Lovell and his wife Amy have also actively worked in helping mental health in Milwaukee by founding Scaling Wellness In Milwaukee. SWIM is a collaboration within the human services, healthcare, educational and criminal justice sectors that is bringing Wisconsin to the forefront of the trauma-informed care movement
Lovell also stated in his address that the university plans to “increase its focus on student wellness.” In the short term, the university plans to increase staffing at its on-campus counseling center and, “add support staff for case management in the office of student development and provide outreach, programming, and training to address mental health and wellness awareness.” According to an article from BizTimes.

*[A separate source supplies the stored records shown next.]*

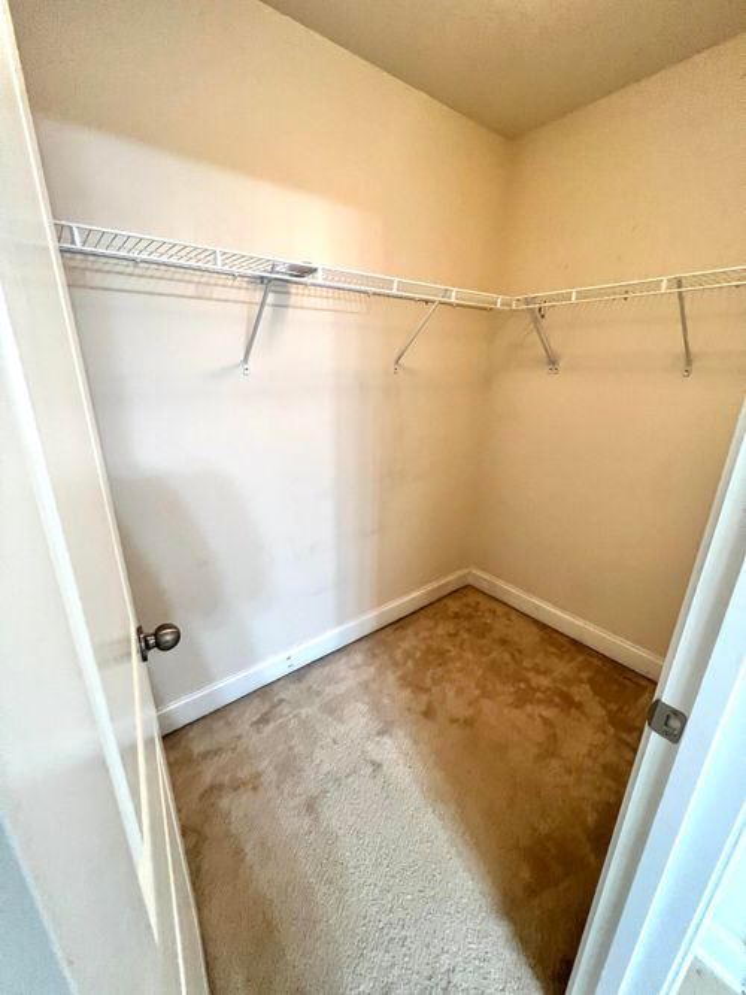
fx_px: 374
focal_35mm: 13
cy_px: 498
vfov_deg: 106.2
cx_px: 373
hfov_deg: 89.9
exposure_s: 1/60
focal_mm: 1.57
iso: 400
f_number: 1.8
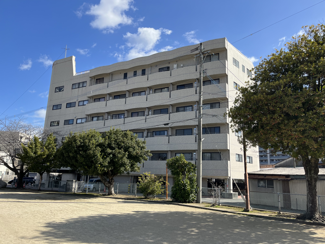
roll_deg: -1.7
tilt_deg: +12.2
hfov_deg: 67.3
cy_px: 122
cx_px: 162
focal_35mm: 26
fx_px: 244
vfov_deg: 53.1
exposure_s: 1/2513
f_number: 1.6
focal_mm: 5.1
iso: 50
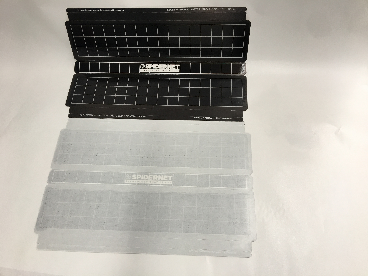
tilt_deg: -62.1
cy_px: 138
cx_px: 184
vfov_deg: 48.2
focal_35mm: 29
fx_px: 308
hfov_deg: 61.7
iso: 32
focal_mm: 4.15
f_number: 2.2
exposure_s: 1/15
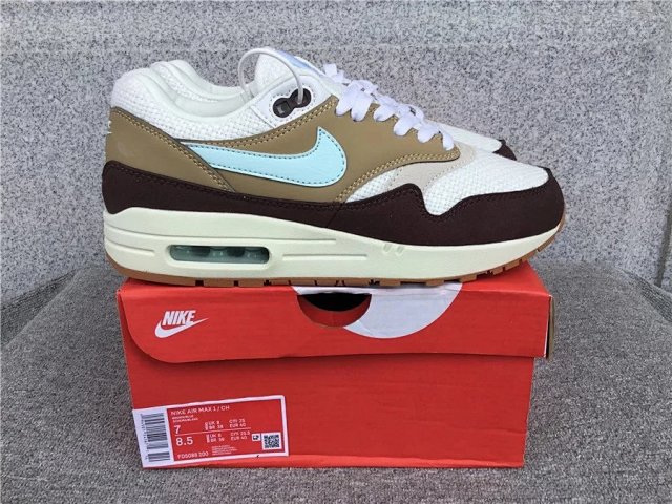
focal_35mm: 31
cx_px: 336
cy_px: 252
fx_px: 602
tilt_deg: -21.8
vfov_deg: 45.4
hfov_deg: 58.4
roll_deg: +1.1
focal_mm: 3.3
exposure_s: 1/386
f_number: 2.4
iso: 25
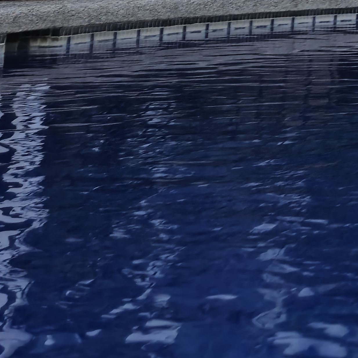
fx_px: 1568
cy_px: -224
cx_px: 986
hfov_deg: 10.3
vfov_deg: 12.2
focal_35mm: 134
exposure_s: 1/682
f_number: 1.8
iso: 25
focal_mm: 5.4
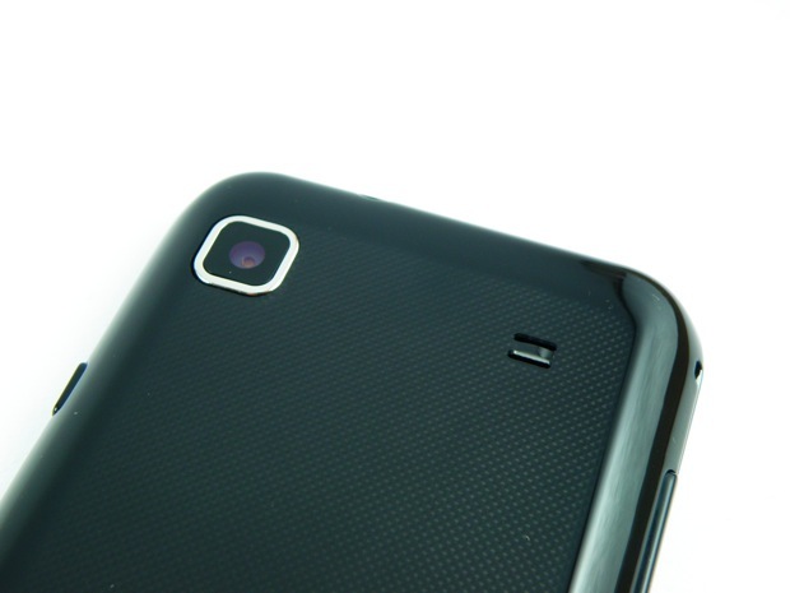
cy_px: 296
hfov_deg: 34.9
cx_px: 395
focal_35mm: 55
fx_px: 1255
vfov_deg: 26.6
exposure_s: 1/30
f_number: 5
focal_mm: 9.77
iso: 100
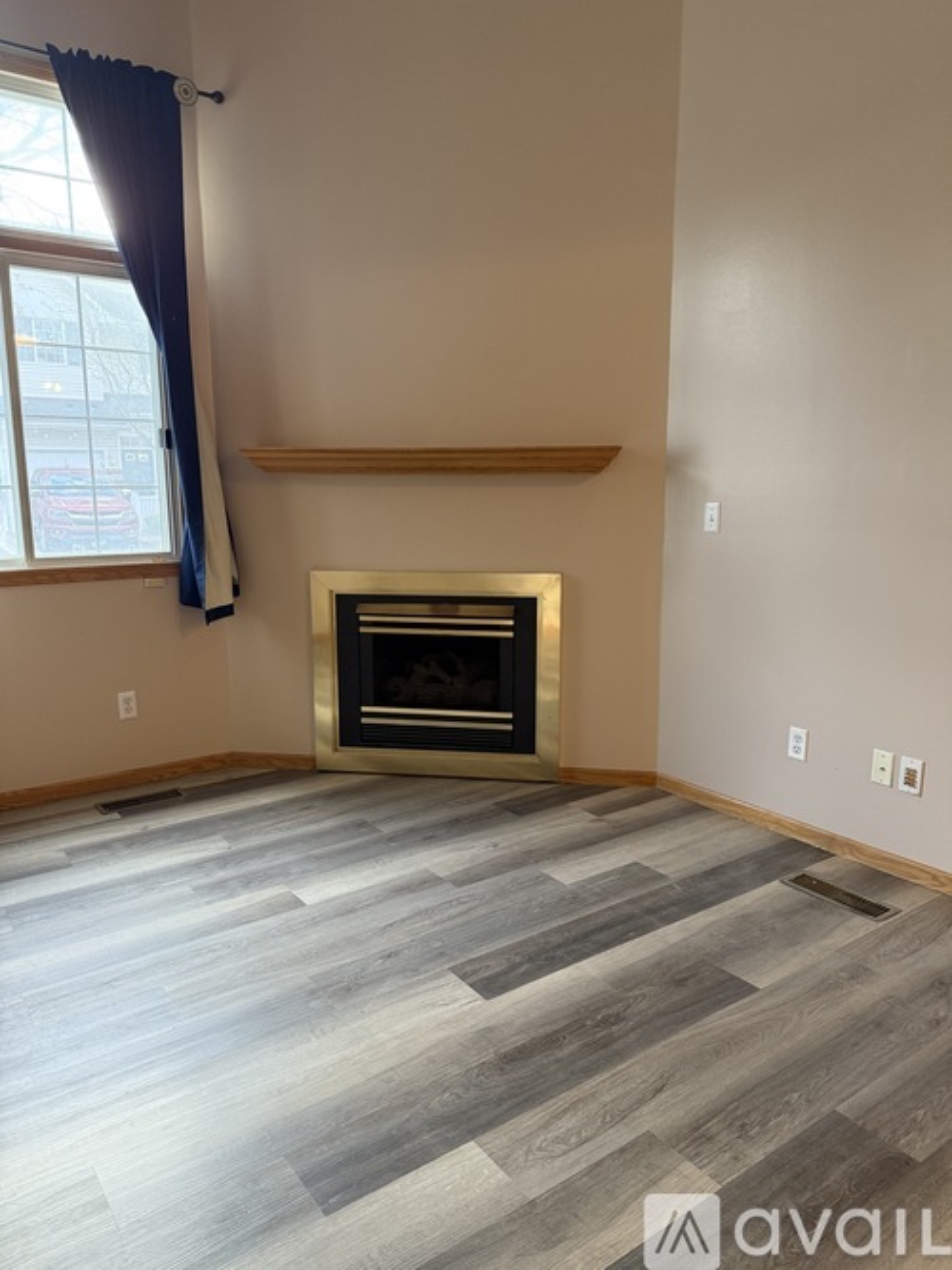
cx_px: 476
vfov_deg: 71.6
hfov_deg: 56.8
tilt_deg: -9.8
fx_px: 880
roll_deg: +0.1
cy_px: 635
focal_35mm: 24
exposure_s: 1/60
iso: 250
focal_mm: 6.76
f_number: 1.78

As for the long term future, the university will plan to “create a facility to holistically serve students’ minds, bodies, and spirits’ and co-locate wellness and health services in a high-traffic area of campus.”
“It just makes me really happy,” Emma Noworul, a sophomore in the College of Nursing, said. “There’s still a huge stigma around mental health, but I think that with this donation, it will allow students to feel more comfortable reaching out since there will be even more resources.”
Noworul, who expressed an interest in psychiatric nursing, said everyone deserves good mental health and feels good that the university is taking steps toward defeating the stigma around mental health.
It is unclear whether or not the donation money is connected to this potential facility.